A. Référence de la décision
- Cour de cassation,
- Ordonnance du 27 Septembre 2005
- Numéro d’inscription au répertoire général : 02-18.340
B. Parties
- Appelant : Société Somaf
- Intimée : Directeur général des Douanes de Pointe-à-Pitre
C. Contexte et objet de la décision
- Litige portant sur la restitution d’octroi de mer et de droits additionnels acquittés lors de l’importation de marchandises en Guadeloupe.
- Le demandeur conteste la mise hors de cause du receveur principal des Douanes et la prescription des actions en restitution.
D. Moyens des parties
- Intervention du directeur général :
- Argument que seul le receveur principal devrait représenter l’administration douanière.

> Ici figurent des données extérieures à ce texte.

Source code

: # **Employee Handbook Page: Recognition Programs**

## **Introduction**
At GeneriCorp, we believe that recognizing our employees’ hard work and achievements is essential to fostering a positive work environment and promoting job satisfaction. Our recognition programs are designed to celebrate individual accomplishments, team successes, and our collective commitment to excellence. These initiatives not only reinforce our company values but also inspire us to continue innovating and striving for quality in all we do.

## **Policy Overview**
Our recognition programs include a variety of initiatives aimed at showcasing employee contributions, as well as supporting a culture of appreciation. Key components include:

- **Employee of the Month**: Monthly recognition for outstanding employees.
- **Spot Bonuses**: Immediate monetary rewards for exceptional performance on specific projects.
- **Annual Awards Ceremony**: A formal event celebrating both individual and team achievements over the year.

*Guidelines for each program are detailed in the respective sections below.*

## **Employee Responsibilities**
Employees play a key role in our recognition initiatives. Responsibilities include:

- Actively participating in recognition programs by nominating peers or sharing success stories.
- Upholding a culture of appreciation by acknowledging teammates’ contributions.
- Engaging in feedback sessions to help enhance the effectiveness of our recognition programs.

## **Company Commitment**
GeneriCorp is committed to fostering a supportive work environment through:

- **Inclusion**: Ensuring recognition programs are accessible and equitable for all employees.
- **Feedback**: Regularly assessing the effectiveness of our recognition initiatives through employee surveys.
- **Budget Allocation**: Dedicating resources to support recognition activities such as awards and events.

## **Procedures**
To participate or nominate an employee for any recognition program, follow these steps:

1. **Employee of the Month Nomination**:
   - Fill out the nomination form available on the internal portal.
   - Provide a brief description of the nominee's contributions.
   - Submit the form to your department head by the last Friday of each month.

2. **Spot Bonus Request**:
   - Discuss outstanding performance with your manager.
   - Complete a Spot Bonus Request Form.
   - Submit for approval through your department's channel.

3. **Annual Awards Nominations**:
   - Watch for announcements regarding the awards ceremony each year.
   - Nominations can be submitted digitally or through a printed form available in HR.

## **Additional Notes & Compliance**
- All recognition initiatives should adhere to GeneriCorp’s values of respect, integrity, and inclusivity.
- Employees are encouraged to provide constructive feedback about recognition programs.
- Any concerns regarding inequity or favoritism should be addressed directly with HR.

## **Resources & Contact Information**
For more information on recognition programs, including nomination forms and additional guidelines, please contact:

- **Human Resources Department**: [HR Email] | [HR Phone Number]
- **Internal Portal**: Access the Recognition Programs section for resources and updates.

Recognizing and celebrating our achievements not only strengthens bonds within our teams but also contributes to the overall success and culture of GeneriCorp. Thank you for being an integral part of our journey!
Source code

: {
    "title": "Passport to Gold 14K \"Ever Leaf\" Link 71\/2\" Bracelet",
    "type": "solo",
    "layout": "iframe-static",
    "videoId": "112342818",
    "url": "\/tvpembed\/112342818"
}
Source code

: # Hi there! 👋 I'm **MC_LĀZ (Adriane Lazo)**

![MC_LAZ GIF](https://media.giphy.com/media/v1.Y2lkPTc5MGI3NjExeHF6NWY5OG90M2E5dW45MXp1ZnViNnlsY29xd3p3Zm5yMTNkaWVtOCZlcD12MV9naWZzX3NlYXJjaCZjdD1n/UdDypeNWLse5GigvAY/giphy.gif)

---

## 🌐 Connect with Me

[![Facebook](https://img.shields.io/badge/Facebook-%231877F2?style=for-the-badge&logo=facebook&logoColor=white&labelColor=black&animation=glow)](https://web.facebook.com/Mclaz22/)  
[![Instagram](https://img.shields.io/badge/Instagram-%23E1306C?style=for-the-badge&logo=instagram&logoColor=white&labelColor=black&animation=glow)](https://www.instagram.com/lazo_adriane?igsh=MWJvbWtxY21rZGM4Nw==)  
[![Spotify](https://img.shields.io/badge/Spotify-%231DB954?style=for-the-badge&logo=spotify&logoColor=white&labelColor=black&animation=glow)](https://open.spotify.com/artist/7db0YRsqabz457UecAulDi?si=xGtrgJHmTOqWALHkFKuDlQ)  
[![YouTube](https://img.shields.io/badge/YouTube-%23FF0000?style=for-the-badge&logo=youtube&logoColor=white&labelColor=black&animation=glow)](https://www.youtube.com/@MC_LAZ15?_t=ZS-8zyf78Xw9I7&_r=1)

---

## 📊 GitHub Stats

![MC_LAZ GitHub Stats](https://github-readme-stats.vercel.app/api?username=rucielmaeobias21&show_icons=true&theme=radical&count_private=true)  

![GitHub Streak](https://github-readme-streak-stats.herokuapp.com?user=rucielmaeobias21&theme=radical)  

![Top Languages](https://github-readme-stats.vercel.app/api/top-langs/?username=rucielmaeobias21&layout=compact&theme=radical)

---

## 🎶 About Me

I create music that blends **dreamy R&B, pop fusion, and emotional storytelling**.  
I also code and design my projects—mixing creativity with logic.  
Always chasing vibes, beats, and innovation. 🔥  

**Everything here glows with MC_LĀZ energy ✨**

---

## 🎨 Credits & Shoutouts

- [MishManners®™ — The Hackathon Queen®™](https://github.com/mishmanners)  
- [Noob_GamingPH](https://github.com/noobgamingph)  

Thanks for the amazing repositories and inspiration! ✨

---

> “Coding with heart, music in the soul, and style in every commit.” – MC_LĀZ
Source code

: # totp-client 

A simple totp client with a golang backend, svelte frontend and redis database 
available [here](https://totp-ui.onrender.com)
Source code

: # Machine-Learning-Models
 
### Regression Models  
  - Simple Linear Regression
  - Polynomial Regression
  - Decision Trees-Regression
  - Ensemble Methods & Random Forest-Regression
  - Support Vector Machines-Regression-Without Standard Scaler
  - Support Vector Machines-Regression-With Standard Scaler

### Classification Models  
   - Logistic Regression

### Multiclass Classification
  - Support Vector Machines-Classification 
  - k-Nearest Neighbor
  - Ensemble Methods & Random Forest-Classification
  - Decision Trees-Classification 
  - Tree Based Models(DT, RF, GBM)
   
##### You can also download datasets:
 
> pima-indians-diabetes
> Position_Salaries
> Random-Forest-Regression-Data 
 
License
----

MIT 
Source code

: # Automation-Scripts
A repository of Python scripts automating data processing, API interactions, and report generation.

- Prescription des actions :
- Dispute sur le point de départ de la prescription, qui devrait être à la date de la demande de restitution.
- Rejet des demandes supplémentaires :
- Argument sur l’incompétence institutionnelle et la validité des décisions communautaires en matière d’exonération.
E. Réponse de la Cour
- La Cour rejette les arguments de la Société Somaf en affirmant que :
- L’intervention du directeur général est admise.
- La prescription triennale est correctement appliquée depuis le moment de la demande.
- Aucune procédure de renvoi préjudiciel n’est nécessaire car les points en litige sont déjà éclaircis par des décisions antérieures de la CJCE.
F. Conclusion
- Rejet du pourvoi de la Société Somaf.
- Condamnation de la société aux dépens et à verser 2 000 euros au Directeur général des Douanes.